- [Supplied material]

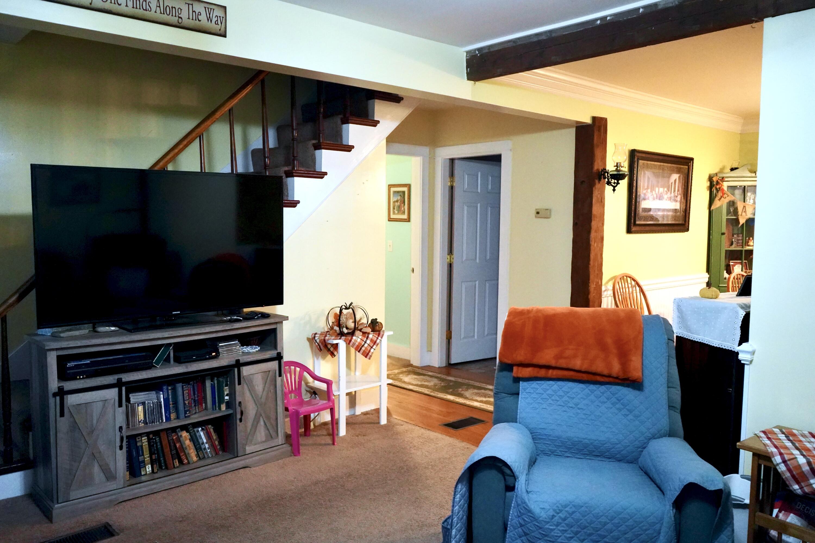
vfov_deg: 46.4
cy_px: 272
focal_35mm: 28
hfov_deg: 65.5
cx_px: 408
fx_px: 634
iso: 10000
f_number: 3.5
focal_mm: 28
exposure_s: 1/160
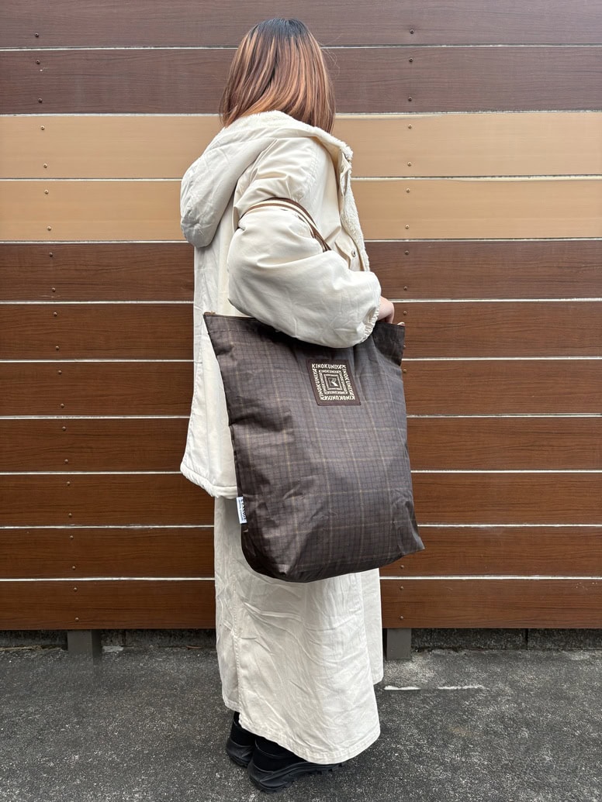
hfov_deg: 53.1
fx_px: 603
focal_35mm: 26
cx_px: 301
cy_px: 401
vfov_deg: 67.3
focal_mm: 6
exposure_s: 1/122
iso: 125
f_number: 1.6
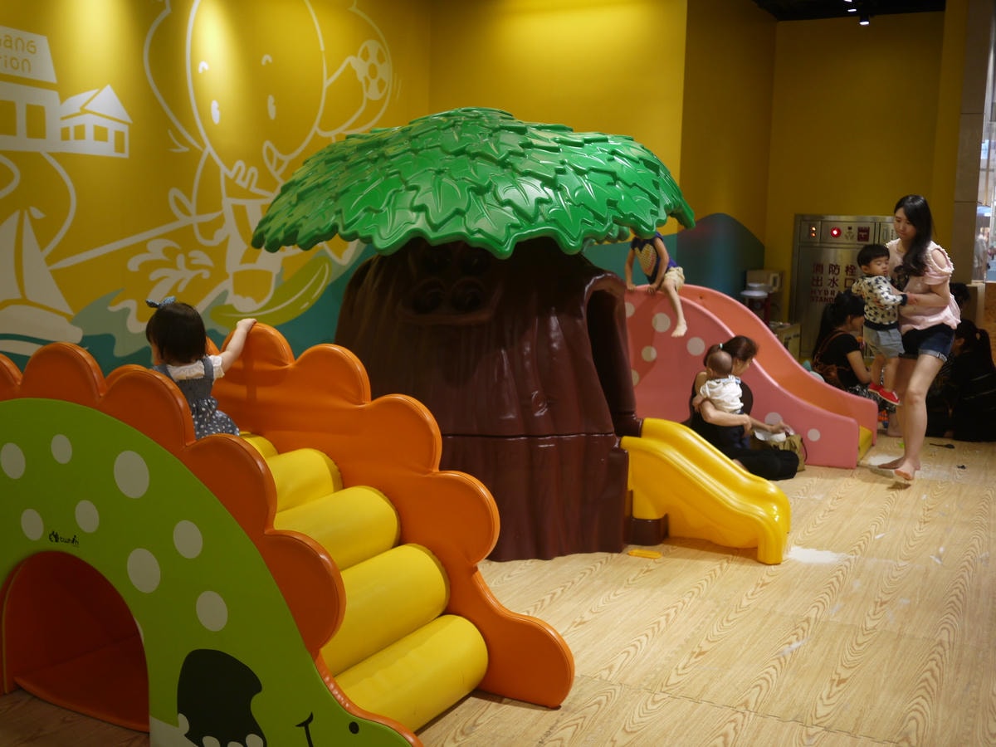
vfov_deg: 36.0
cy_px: 374
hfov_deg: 46.8
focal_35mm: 40
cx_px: 498
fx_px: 1151
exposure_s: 1/60
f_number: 1.7
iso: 160
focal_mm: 20
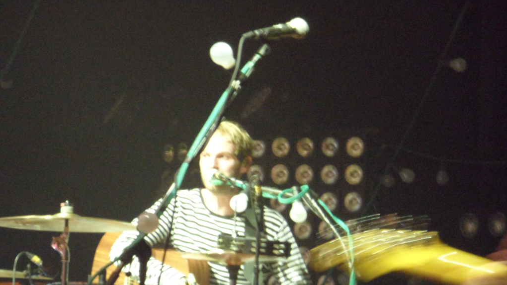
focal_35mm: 328
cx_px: 254
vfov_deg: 3.7
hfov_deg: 6.6
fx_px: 4410
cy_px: 142
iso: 800
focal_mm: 49.4
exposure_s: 1/4
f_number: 5.4
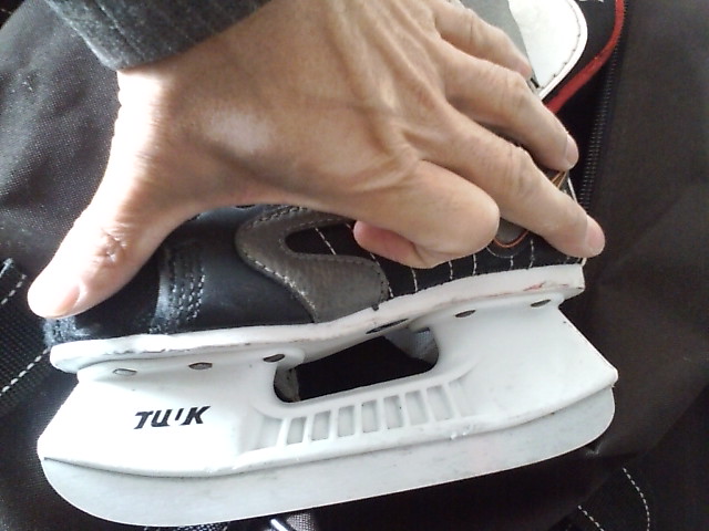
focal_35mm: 29
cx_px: 354
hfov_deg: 61.7
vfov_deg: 48.2
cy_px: 266
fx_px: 594
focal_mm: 3.73
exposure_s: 1/17.2
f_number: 3.5
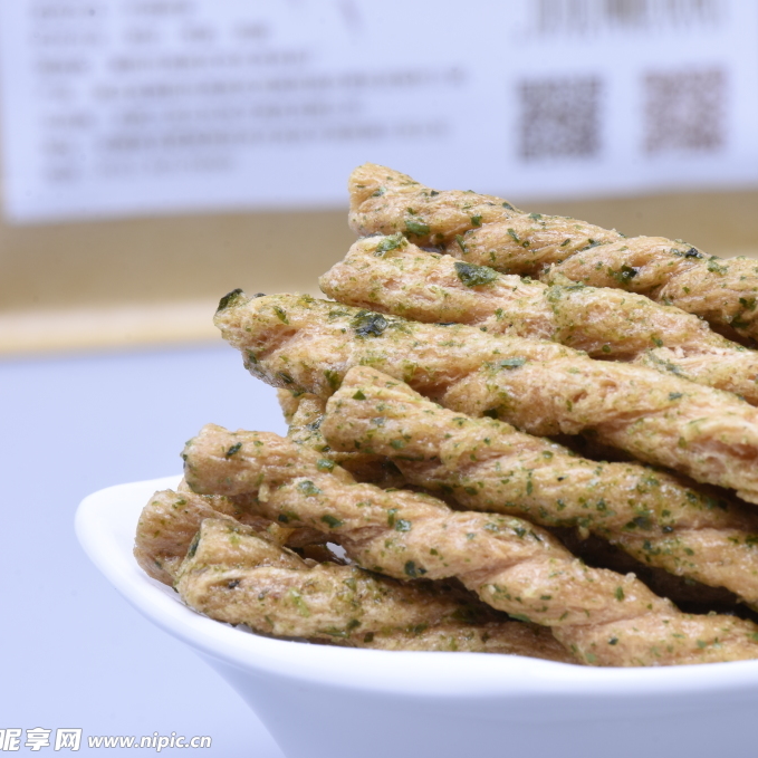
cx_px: 547
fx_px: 6664
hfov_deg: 6.5
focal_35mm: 269
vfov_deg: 6.5
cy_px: 379
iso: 100
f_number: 20
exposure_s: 1/125
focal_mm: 140
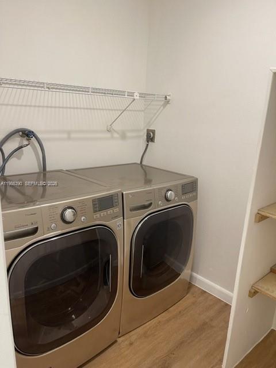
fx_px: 276
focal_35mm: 26
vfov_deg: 67.3
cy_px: 184
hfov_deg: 53.1
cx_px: 138
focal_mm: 5.1
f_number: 1.6
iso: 80
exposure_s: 1/60
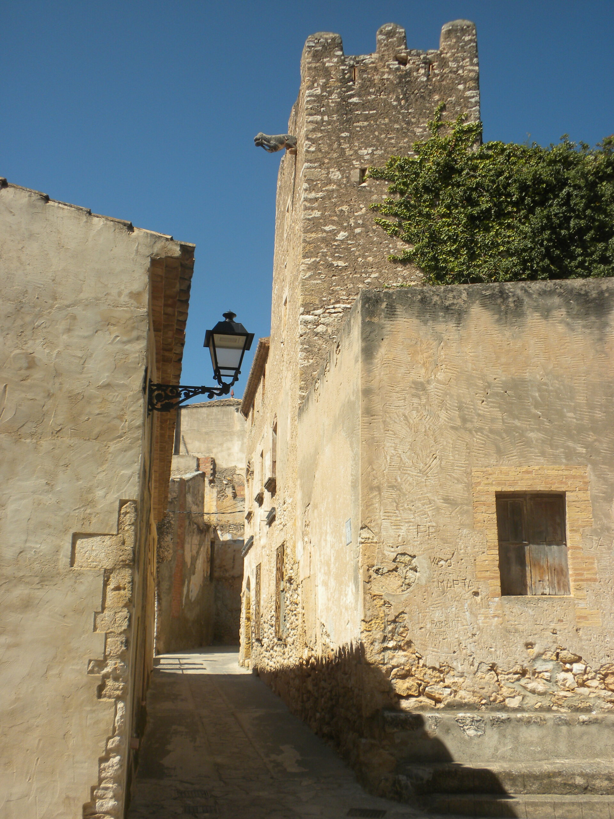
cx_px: 307
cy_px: 410
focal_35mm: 37
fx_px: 875
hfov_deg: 38.7
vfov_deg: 50.1
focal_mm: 6.6
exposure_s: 1/120
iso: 64
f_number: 10
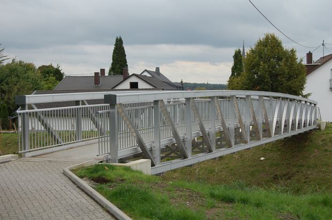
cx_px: 166
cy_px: 110
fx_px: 553
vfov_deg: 22.6
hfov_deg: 33.4
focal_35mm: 60
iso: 200
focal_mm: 40
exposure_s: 1/200
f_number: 8
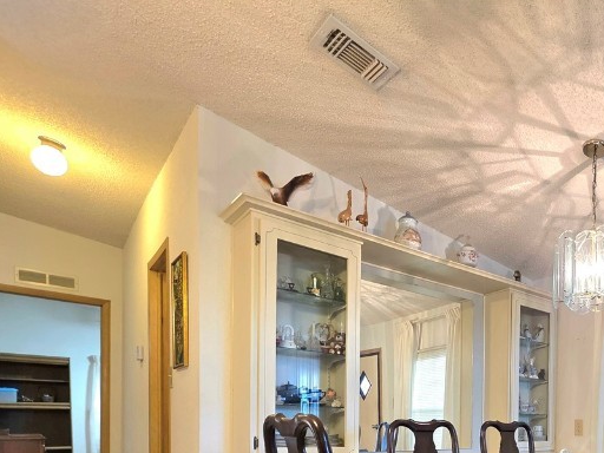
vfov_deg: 45.5
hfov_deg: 59.0
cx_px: 526
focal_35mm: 26
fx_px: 454
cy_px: 444
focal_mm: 2.2
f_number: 1.9
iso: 200
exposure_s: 1/60.2
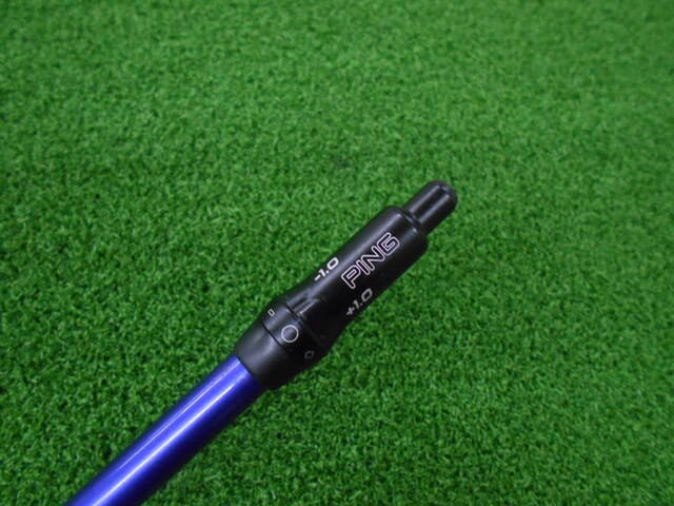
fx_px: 506
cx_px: 337
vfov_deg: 53.1
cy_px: 253
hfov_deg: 67.3
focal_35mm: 26
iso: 800
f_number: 3.2
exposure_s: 1/80
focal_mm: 4.6
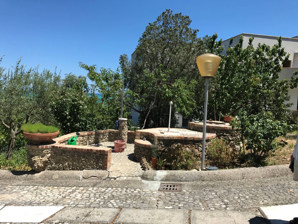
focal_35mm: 28
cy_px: 112
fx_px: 241
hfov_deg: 63.4
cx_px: 149
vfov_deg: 49.7
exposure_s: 1/2227
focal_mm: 3.99
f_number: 1.8
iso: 20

- [How to complete this task] Rewrite the data above exactly as given, but omit the images.

- [Output for this exercise]
vfov_deg: 46.4
cy_px: 272
focal_35mm: 28
hfov_deg: 65.5
cx_px: 408
fx_px: 634
iso: 10000
f_number: 3.5
focal_mm: 28
exposure_s: 1/160
hfov_deg: 53.1
fx_px: 603
focal_35mm: 26
cx_px: 301
cy_px: 401
vfov_deg: 67.3
focal_mm: 6
exposure_s: 1/122
iso: 125
f_number: 1.6
vfov_deg: 36.0
cy_px: 374
hfov_deg: 46.8
focal_35mm: 40
cx_px: 498
fx_px: 1151
exposure_s: 1/60
f_number: 1.7
iso: 160
focal_mm: 20
focal_35mm: 328
cx_px: 254
vfov_deg: 3.7
hfov_deg: 6.6
fx_px: 4410
cy_px: 142
iso: 800
focal_mm: 49.4
exposure_s: 1/4
f_number: 5.4
focal_35mm: 29
cx_px: 354
hfov_deg: 61.7
vfov_deg: 48.2
cy_px: 266
fx_px: 594
focal_mm: 3.73
exposure_s: 1/17.2
f_number: 3.5
cx_px: 547
fx_px: 6664
hfov_deg: 6.5
focal_35mm: 269
vfov_deg: 6.5
cy_px: 379
iso: 100
f_number: 20
exposure_s: 1/125
focal_mm: 140
fx_px: 276
focal_35mm: 26
vfov_deg: 67.3
cy_px: 184
hfov_deg: 53.1
cx_px: 138
focal_mm: 5.1
f_number: 1.6
iso: 80
exposure_s: 1/60
cx_px: 307
cy_px: 410
focal_35mm: 37
fx_px: 875
hfov_deg: 38.7
vfov_deg: 50.1
focal_mm: 6.6
exposure_s: 1/120
iso: 64
f_number: 10
cx_px: 166
cy_px: 110
fx_px: 553
vfov_deg: 22.6
hfov_deg: 33.4
focal_35mm: 60
iso: 200
focal_mm: 40
exposure_s: 1/200
f_number: 8
vfov_deg: 45.5
hfov_deg: 59.0
cx_px: 526
focal_35mm: 26
fx_px: 454
cy_px: 444
focal_mm: 2.2
f_number: 1.9
iso: 200
exposure_s: 1/60.2
fx_px: 506
cx_px: 337
vfov_deg: 53.1
cy_px: 253
hfov_deg: 67.3
focal_35mm: 26
iso: 800
f_number: 3.2
exposure_s: 1/80
focal_mm: 4.6
focal_35mm: 28
cy_px: 112
fx_px: 241
hfov_deg: 63.4
cx_px: 149
vfov_deg: 49.7
exposure_s: 1/2227
focal_mm: 3.99
f_number: 1.8
iso: 20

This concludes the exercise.